### GIVEN INFORMATION ###

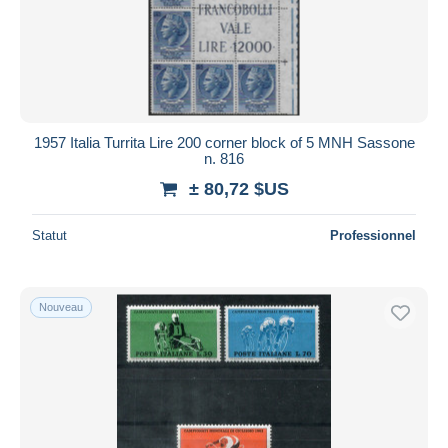
1957 Italia Turrita Lire 200 corner block of 5 MNH Sassone
n. 816
± 80,72 $US
Statut
Professionnel
Nouveau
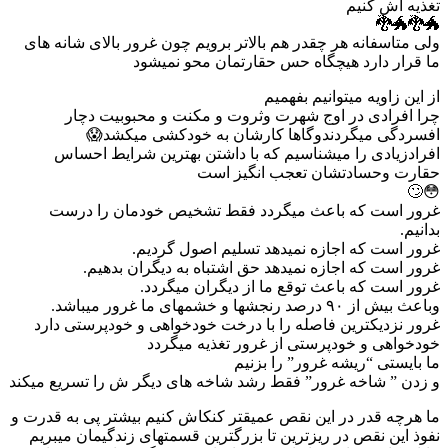
تغذیه اش کنیم
🐲🐉🐲🐉
ولی متاسفانه هر چقدر هم بالاتر برویم چون غرور بالای شانه های
ما قرار دارد هیچگاه حس حقارتمان محو نمیشود
از این زاویه میتوانیم بفهمیم
چرا افرادی در اوج شهرت وثروت و مکنت و محبوبیت دچار
افسردگی میگردندوگاها کارشان به خودکشی میکشد😱
افرادزیادی را میشناسیم که با داشتن بهترین شرایط احساس
حقارت وحسادتشان تعجب انگیز است
😳🙄
غرور است که باعث میگردد فقط تشخیص خودمان را درست
بدانیم.
غرور است که اجازه نمیدهد تسلیم اصول گردیم.
غرور است که اجازه نمیدهد حق اشتباه به دیگران بدهیم.
غرور است که باعث توقع ما از دیگران میگردد.
وباعث بیش از ۹۰ درصد رنجشها و خشمهای ما غرور میباشد.
غرور نزدیکترین فاصله را با درخت خودخواهی و خودپرستی دارد
خودخواهی و خودپرستی از غرور تغذیه میگردد
ما بایستی “ریشه غرور” را بزنیم
و زدن ” شاخه غرور” فقط رشد شاخه های دیگر ش را تسریع میکند
ما هرچه قدر در این نقص عمیقتر کنکاش کنیم بیشتر پی به قدرت و
نفوذ این نقص در ریزترین تا بزرگترین قسمتهای زندگیمان میبریم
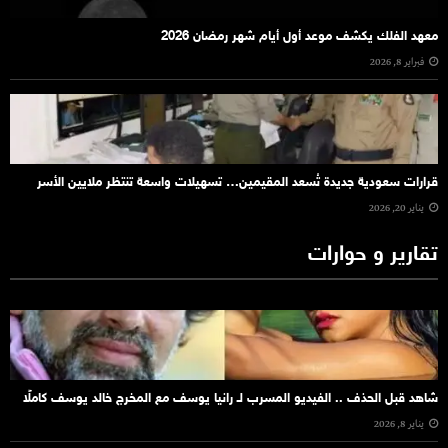
معهد الفلك يكشف موعد أول أيام شهر رمضان 2026
فبراير 8, 2026
قرارات سعودية جديدة تُسعد المقيمين… تسهيلات واسعة تنتظر ملايين الأسر
يناير 20, 2026
تقارير و حوارات
شاهد قبل الحذف .. الفيديو المسرب لـ رانيا يوسف مع المخرج خالد يوسف كاملًا
يناير 8, 2026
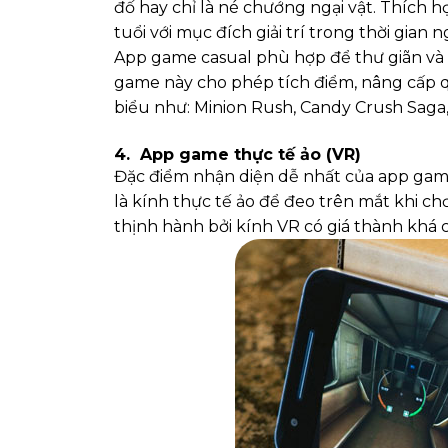
đố hay chỉ là né chướng ngại vật. Thích 
tuổi với mục đích giải trí trong thời gian n
App game casual phù hợp để thư giãn và 
game này cho phép tích điểm, nâng cấp q
biểu như: Minion Rush, Candy Crush Saga
4. App
game thực tế ảo (VR)
Đặc điểm nhận diện dễ nhất của app game 
là kính thực tế ảo để đeo trên mắt khi ch
thịnh hành bởi kính VR có giá thành khá 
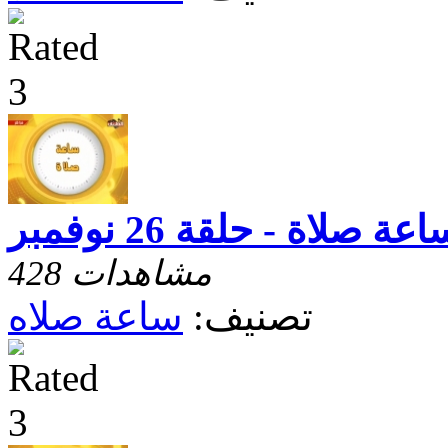
عة صلاة - حلقة 26 نوفمبر
428 مشاهدات
تصنيف:
ساعة صلاه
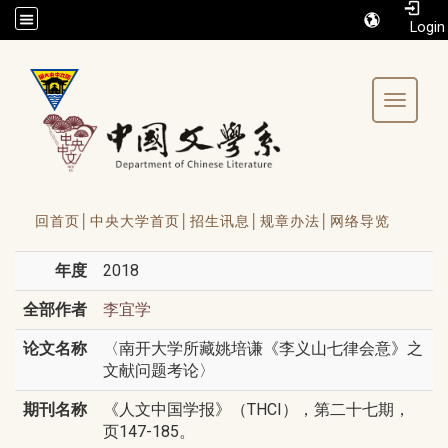
/accesskey"" title="Toolbar">:::
Toggle 
回首页│
中央大学首页│
招生讯息│
规章办法│
网络导览
年度
2018
全部作者
李宜学
论文名称
〈南开大学所藏姚培谦《李义山七律会意》之
文献问题考论〉
期刊名称
《人文中国学报》（THCI），第二十七期，
页147-185。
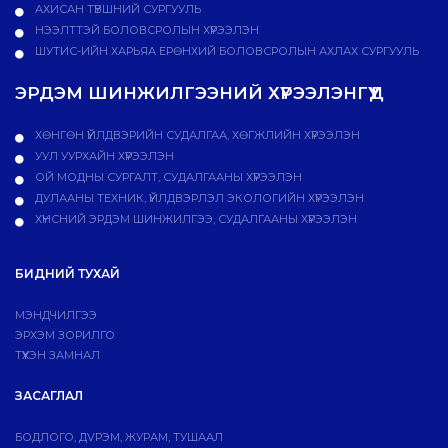
АХИСАН ТҮВШНИЙ СУРГУУЛЬ
НЭЭЛТТЭЙ БОЛОВСРОЛЫН ХҮРЭЭЛЭН
ШУТИС-ИЙН ХАРЬЯА ЕРӨНХИЙ БОЛОВСРОЛЫН АХЛАХ СУРГУУЛЬ
ЭРДЭМ ШИНЖИЛГЭЭНИЙ ХҮРЭЭЛЭНГҮҮД
ХӨНГӨН ҮЙЛДВЭРИЙН СУДАЛГАА, ХӨГЖЛИЙН ХҮРЭЭЛЭН
УУЛ УУРХАЙН ХҮРЭЭЛЭН
ОЙ МОДНЫ СУРГАЛТ, СУДАЛГААНЫ ХҮРЭЭЛЭН
ДУЛААНЫ ТЕХНИК, ҮЙЛДВЭРЛЭЛ ЭКОЛОГИЙН ХҮРЭЭЛЭН
ХҮНСНИЙ ЭРДЭМ ШИНЖИЛГЭЭ, СУДАЛГААНЫ ХҮРЭЭЛЭН
БИДНИЙ ТУХАЙ
МЭНДЧИЛГЭЭ
ЭРХЭМ ЗОРИЛГО
ТҮҮХЭН ЗАМНАЛ
ЗАСАГЛАЛ
БОДЛОГО, ДVРЭМ, ЖУРАМ, ТУШААЛ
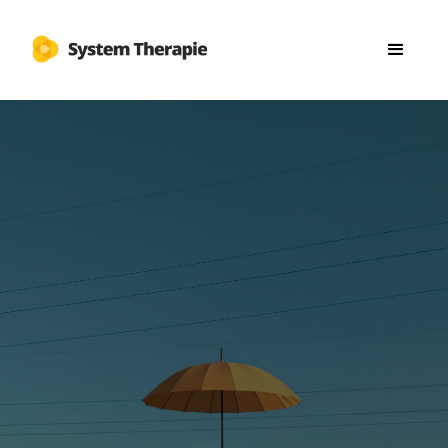
Auf der Internetseite der Privatpraxis für Systemische
Therapie, Beratung, Supervision und Fortbildung in
Düsseldorf.
Vertrauliche Gespräche
Vielfältige Methoden
Umfassende Beratung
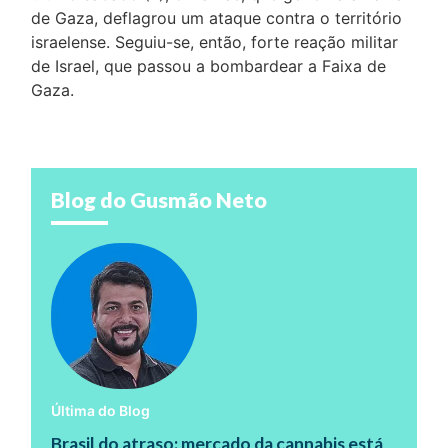
de Gaza, deflagrou um ataque contra o território
israelense. Seguiu-se, então, forte reação militar
de Israel, que passou a bombardear a Faixa de
Gaza.
Blog do Gusmão Neto
Última do Blog
Brasil do atraso: mercado da cannabis está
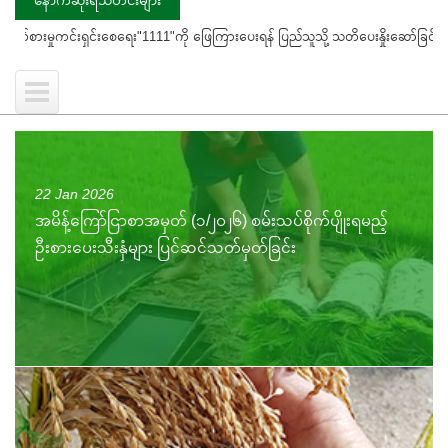
ှင်းစေရေး"1111"ကို ဖြေကြားပေးရန် ပြည်သူသို့ သတိပေးနှိုးဆော်ခြင်း
ကွင်း
22 Jan 2026
အမိန့်ကြော်ငြာစာအမှတ် (၁/၂၀၂၆) စမ်းသပ်စိုက်ပျိုးရမည့်
ဦးစားပေးသီးနှံများ ပြင်ဆင်သတ်မှတ်ခြင်း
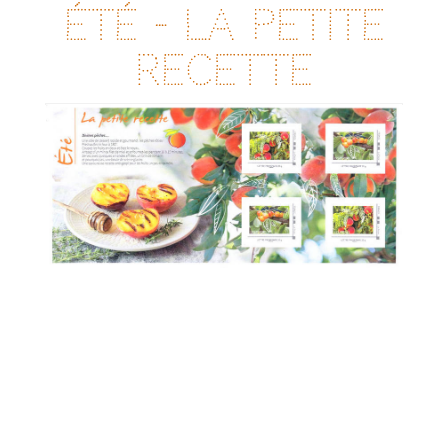
Mars 2021
été - La petite
Février 2021
Janvier 2021
recette
Novembre 2020
Octobre 2020
Septembre 2020
Août 2020
Juillet 2020
Juin 2020
Avril 2020
Mars 2020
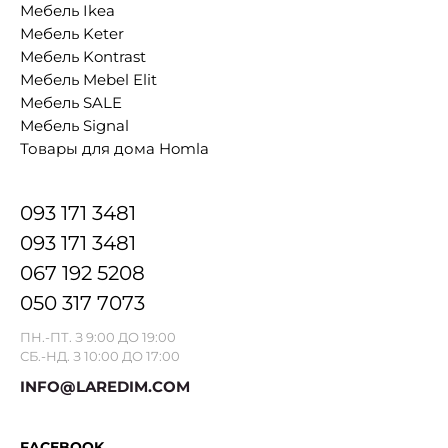
Мебель Ikea
Мебель Keter
Мебель Kontrast
Мебель Mebel Elit
Мебель SALE
Мебель Signal
Товары для дома Homla
093 171 3481
093 171 3481
067 192 5208
050 317 7073
ПН.-ПТ. З 9:00 ДО 19:00
СБ.-НД. З 10:00 ДО 17:00
INFO@LAREDIM.COM
FACEBOOK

###

YOUR INSTRUCTIONS —
Count the lines in the entries above that contain the string "میگردد", and give only that number.

THE ANSWER —
3